==== Supplied information

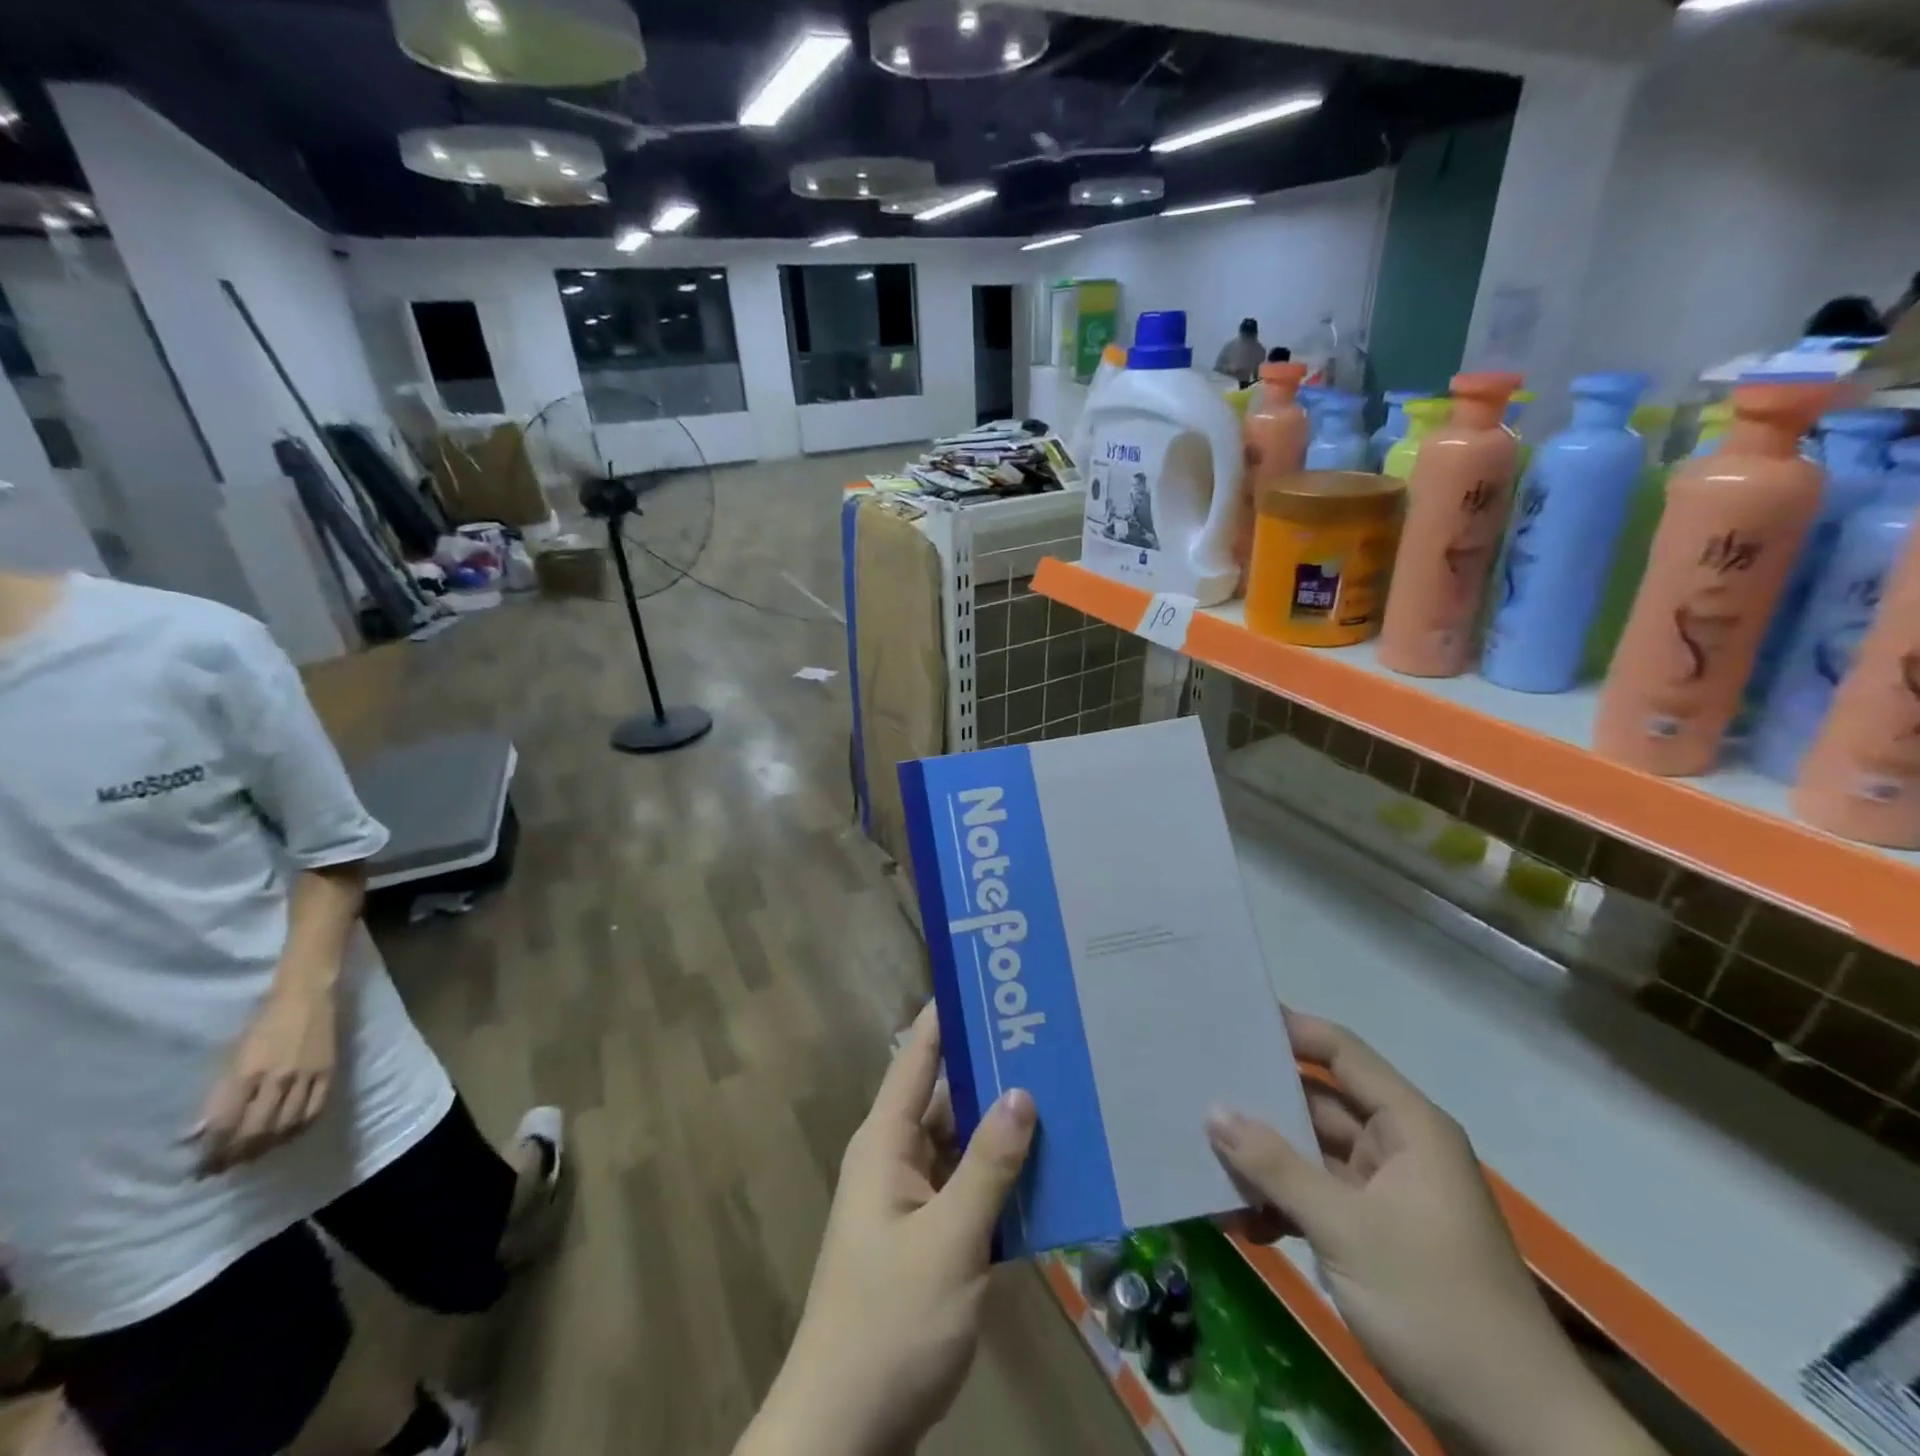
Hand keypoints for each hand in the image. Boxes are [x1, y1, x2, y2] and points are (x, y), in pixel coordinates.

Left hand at [193, 977, 336, 1174]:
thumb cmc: (261, 1023)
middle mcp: (278, 1078)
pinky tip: (286, 1137)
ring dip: (265, 1147)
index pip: (225, 1125)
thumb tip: (195, 1134)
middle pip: (256, 1130)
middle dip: (234, 1155)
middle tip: (220, 1170)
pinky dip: (298, 1129)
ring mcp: (308, 1075)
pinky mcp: (329, 1071)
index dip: (210, 1151)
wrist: (307, 995)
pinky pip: (315, 1109)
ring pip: (286, 1124)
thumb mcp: (231, 1055)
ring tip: (250, 1158)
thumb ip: (218, 1094)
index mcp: (247, 1072)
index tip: (198, 1168)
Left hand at [740, 1003, 1036, 1455]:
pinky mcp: (929, 1239)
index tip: (994, 980)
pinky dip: (1003, 1177)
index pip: (919, 1056)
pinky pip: (969, 1188)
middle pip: (947, 1096)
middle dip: (994, 1069)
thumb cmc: (890, 1323)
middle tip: (1052, 1037)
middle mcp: (896, 1158)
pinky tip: (1051, 1171)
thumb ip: (988, 1166)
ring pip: (963, 1144)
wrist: (846, 1434)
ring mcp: (912, 1201)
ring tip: (1064, 1091)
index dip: (949, 1014)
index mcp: (885, 1142)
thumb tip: (1022, 1091)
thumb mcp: (949, 1241)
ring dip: (1004, 1126)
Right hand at [1207, 1012, 1654, 1455]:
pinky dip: (1280, 1205)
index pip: (1341, 1053)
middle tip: (1195, 1086)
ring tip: (1202, 1154)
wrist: (1518, 1434)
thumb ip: (1276, 1166)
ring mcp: (1384, 1193)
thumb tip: (1213, 1110)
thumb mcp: (1346, 1229)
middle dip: (1260, 1101)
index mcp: (1407, 1127)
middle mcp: (1396, 1148)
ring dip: (1263, 1161)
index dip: (1290, 1030)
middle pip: (1317, 1103)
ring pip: (1309, 1154)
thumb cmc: (1437, 1305)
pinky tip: (1238, 1220)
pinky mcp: (1374, 1235)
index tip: (1230, 1022)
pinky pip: (1315, 1199)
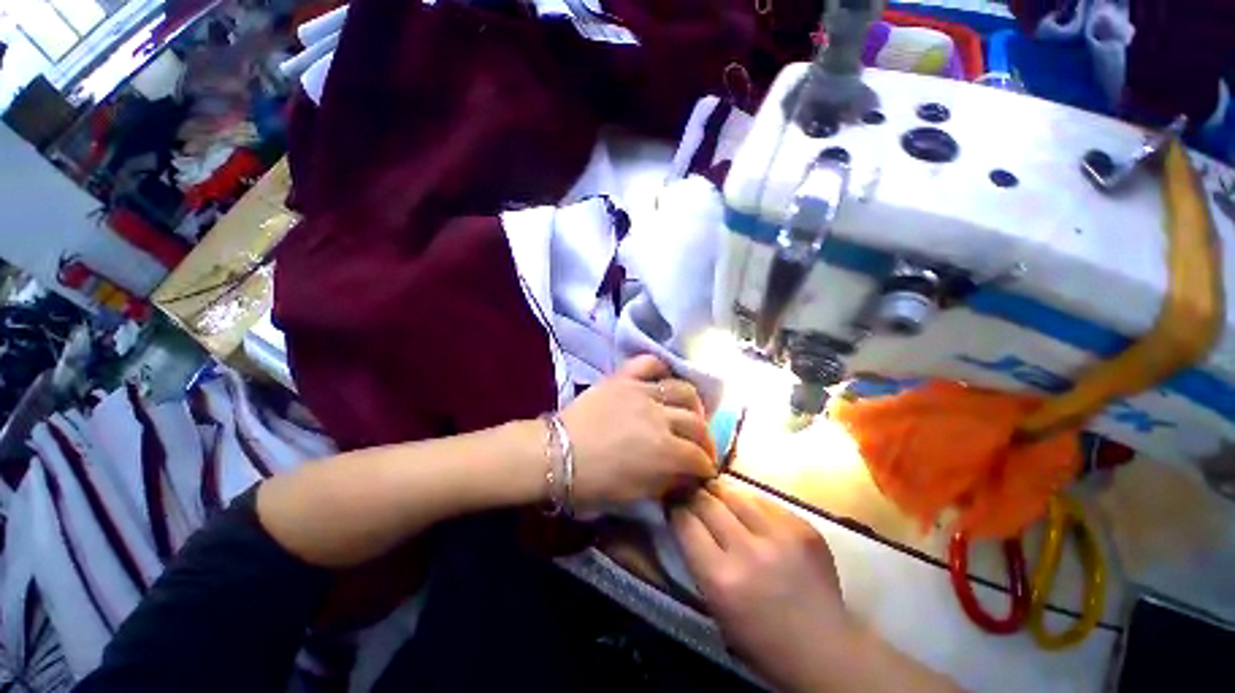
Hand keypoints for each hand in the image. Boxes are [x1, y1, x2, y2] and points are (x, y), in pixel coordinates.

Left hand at [561, 355, 715, 506]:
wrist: (555, 454)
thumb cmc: (593, 482)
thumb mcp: (634, 494)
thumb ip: (666, 482)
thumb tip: (687, 475)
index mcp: (664, 451)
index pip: (698, 456)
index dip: (706, 465)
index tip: (705, 470)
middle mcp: (660, 417)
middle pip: (697, 423)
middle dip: (706, 438)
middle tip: (701, 446)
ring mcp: (642, 392)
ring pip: (682, 390)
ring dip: (694, 404)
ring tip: (691, 412)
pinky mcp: (624, 378)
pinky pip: (649, 364)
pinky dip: (662, 368)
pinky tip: (665, 379)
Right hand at [671, 479, 848, 691]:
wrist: (826, 649)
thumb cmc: (761, 639)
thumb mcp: (716, 607)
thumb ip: (698, 559)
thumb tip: (685, 518)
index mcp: (721, 578)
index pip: (685, 522)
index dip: (676, 508)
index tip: (673, 503)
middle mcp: (748, 550)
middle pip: (707, 501)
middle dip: (694, 495)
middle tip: (691, 494)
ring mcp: (779, 534)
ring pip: (734, 493)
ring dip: (719, 492)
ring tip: (715, 494)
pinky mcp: (802, 525)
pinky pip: (763, 500)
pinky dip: (749, 502)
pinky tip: (748, 510)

========

*Problem*: Reproduce the entries above without change, omitting all pictures.

*Response to the exercise*:
Hand keypoints for each hand in the image. Boxes are [x1, y1, x2, y2] and points are (x, y), in pixel coordinates.

Left hand at [193, 977, 336, 1174]:
thumb cmc: (261, 1023)
middle mcp: (278, 1078)
pinky tip: (286, 1137)
ring dip: (265, 1147)
index pip: (225, 1125)
thumb tip: (195, 1134)
middle pip: (256, 1130)
middle dip: (234, 1155)
middle tip: (220, 1170)
pinky dip: (298, 1129)
ring mcp: (308, 1075)
pinky mcp: (329, 1071)
index dip: (210, 1151)
wrist: (307, 995)
pinky pip: (315, 1109)
ring pip: (286, 1124)
thumb mcp: (231, 1055)
ring tip: (250, 1158)
thumb ip: (218, 1094)
index mcp: (247, 1072)
index tip: (198, 1168)
Left hand at [740, 1003, 1036, 1455]:
pinky mcp: (929, 1239)
index tip: (994, 980)
pinky dip: (1003, 1177)
index pip: (919, 1056)
pinky pip: (969, 1188)
middle pip: (947, 1096)
middle dip: (994, 1069)
thumb cmc: (890, 1323)
middle tip: (1052, 1037)
middle mcp: (896, 1158)
pinky tip: (1051, 1171)
thumb ip: (988, 1166)
ring pip: (963, 1144)
wrist: (846, 1434)
ring mcp: (912, 1201)
ring tip: (1064, 1091)
index dip: (949, 1014)
index mcp: (885, 1142)
thumb tip: (1022, 1091)
thumb mcp: (949, 1241)
ring dip: (1004, 1126)
Right hand at [1207, 1012, 1654, 1455]:
pinky dip: (1280, 1205)
index pip: (1341, 1053)
middle tip: (1195, 1086)
ring tip: (1202, 1154)
wrist: (1518, 1434)
thumb ip: (1276, 1166)
ring mcp: (1384, 1193)
thumb tip: (1213, 1110)
thumb mcp: (1346, 1229)
middle dip: (1260, 1101)
index mcp: (1407, 1127)
middle mcp: (1396, 1148)
ring dip: (1263, 1161)
index dip: (1290, 1030)
middle pip: (1317, 1103)
ring pip: (1309, 1154)
thumb cmc: (1437, 1305)
pinky tip: (1238, 1220)
pinky mcp: (1374, 1235)
index tip: (1230, 1022)
pinky pip: (1315, 1199)
Hand keypoints for each hand in the image. Boxes are [x1, y1, x2, y2] and points are (x, y), in pixel coordinates.

Left hand at [561, 355, 715, 506]:
wrist: (555, 454)
thumb cmc: (593, 482)
thumb mcp: (634, 494)
thumb ip: (666, 482)
thumb tip: (687, 475)
index mcp: (664, 451)
index pip: (698, 456)
index dip: (706, 465)
index tip: (705, 470)
middle mcp: (660, 417)
middle pip: (697, 423)
middle dip: (706, 438)
middle tip: (701, 446)
ring mcp: (642, 392)
ring pip: (682, 390)
ring dip: (694, 404)
ring tip: (691, 412)
pinky mcp: (624, 378)
pinky pip: (649, 364)
pinky dip: (662, 368)
pinky tip: (665, 379)
Right hand at [671, 479, 848, 691]:
wrist: (826, 649)
thumb cmc: (761, 639)
thumb mcp: (716, 607)
thumb ip: (698, 559)
thumb tip: (685, 518)
index mcp: (721, 578)
index pip: (685, 522)
index dip: (676, 508)
index tip: (673, 503)
middle mcp: (748, 550)
middle pip: (707, 501)
middle dip: (694, 495)
middle tip: (691, 494)
ring mcp: (779, 534)
ring pip: (734, 493)
ring dip: (719, 492)
ring tip: (715, 494)
pinky mcp: (802, 525)
pinky pip: (763, 500)
pinky dip: (749, 502)
pinky tip: (748, 510)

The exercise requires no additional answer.